With the ionic liquid catalyst, a hitherto unreported straightforward method for the construction of the indolo[3,2-b]carbazole skeleton was also developed using 2-hydroxymethylindole and acetophenone as starting materials.”
“The poly-L-proline type II (PPII) helix in recent years has emerged clearly as a structural class not only of fibrillar proteins (in collagen, PPII is a dominant Selleckchem SRT2104 conformation) but
also of the folded and unfolded proteins. Although much less abundant in folded proteins than the alpha-helix and beta-structure, the left-handed, extended PPII helix represents the only frequently occurring regular structure apart from these two structure classes. Natively unfolded proteins have a high content of the PPII helices identified by spectroscopic methods. Apart from the structural function, PPII is favorable for protein-protein and protein-nucleic acid interactions and plays a major role in signal transduction and protein complex assembly, as this structure is often found in binding sites, specifically binding
sites LDK378 molecular weight of widely spread SH3 domains. PPII helices do not necessarily contain proline, but proline has high PPII propensity. Commonly occurring proline-rich regions, serving as recognition sites, are likely to have PPII structure. PPII helices are involved in transcription, cell motility, self-assembly, elasticity, and bacterial and viral pathogenesis, and
has an important structural role in amyloidogenic proteins. However, PPII helices are not always assigned in experimentally solved structures, and they are rarely used in protein structure modeling. We aim to give an overview of this structural class and of the place it holds in our current understanding of protein structure and function. This review is subdivided into three main parts: the first part covers PPII helices Selleck Taselisib in unfolded peptides and proteins, the second part includes studies of the PPII helices in folded proteins, and the third part discusses the functional role of the PPII. (c) 2013 Elsevier Ltd. All rights reserved.”

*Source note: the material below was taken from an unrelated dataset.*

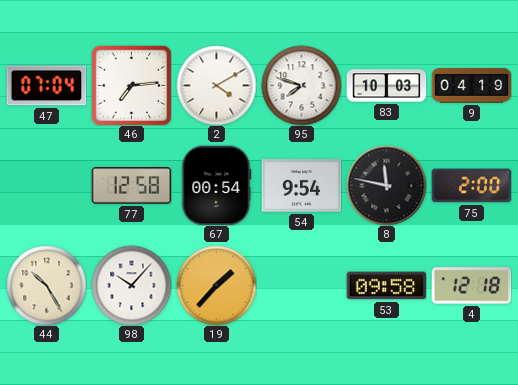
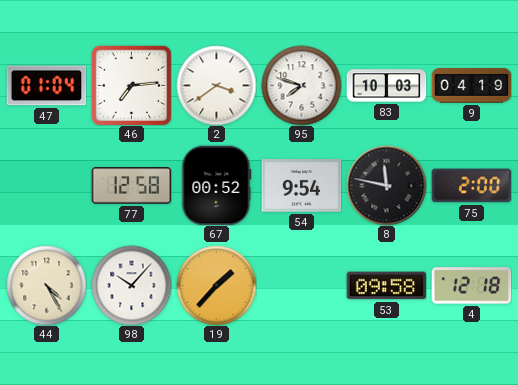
47: 07:04 -> 01:04
2: 4:10 -> 3:39
67: 00:54 -> 00:52
44: 10:25 -> 4:25
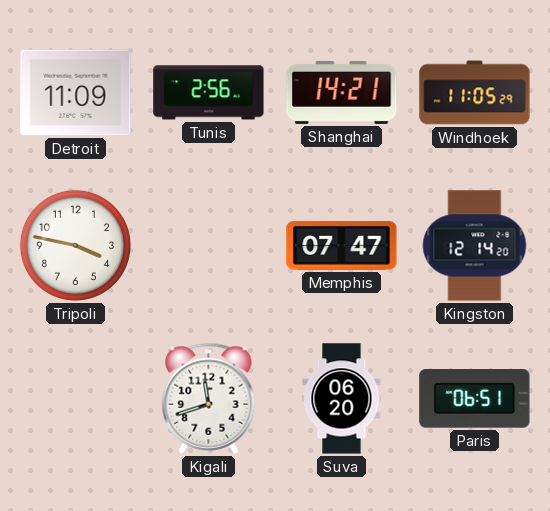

“The catadromous Platyeriocheir formosa is a crab endemic in Taiwan. To conserve P. formosa population diversity and ensure the sustainable use of this natural resource, we have developed new genetic markers, 17 polymorphic microsatellite loci, to promote the study of its population genetics in the future. In this study, more than 70 microsatellite sequences were found. Among these, 18 loci were selected to analyze the genetic diversity of P. formosa. With the exception of the Pfo15 locus, all of the remaining loci were polymorphic with allelic numbers ranging from 3-14. Heterozygosity within all 17 polymorphic loci ranged from 0.2-0.95 with an average of 0.55, which suggested that these loci are proper markers for studying population genetics.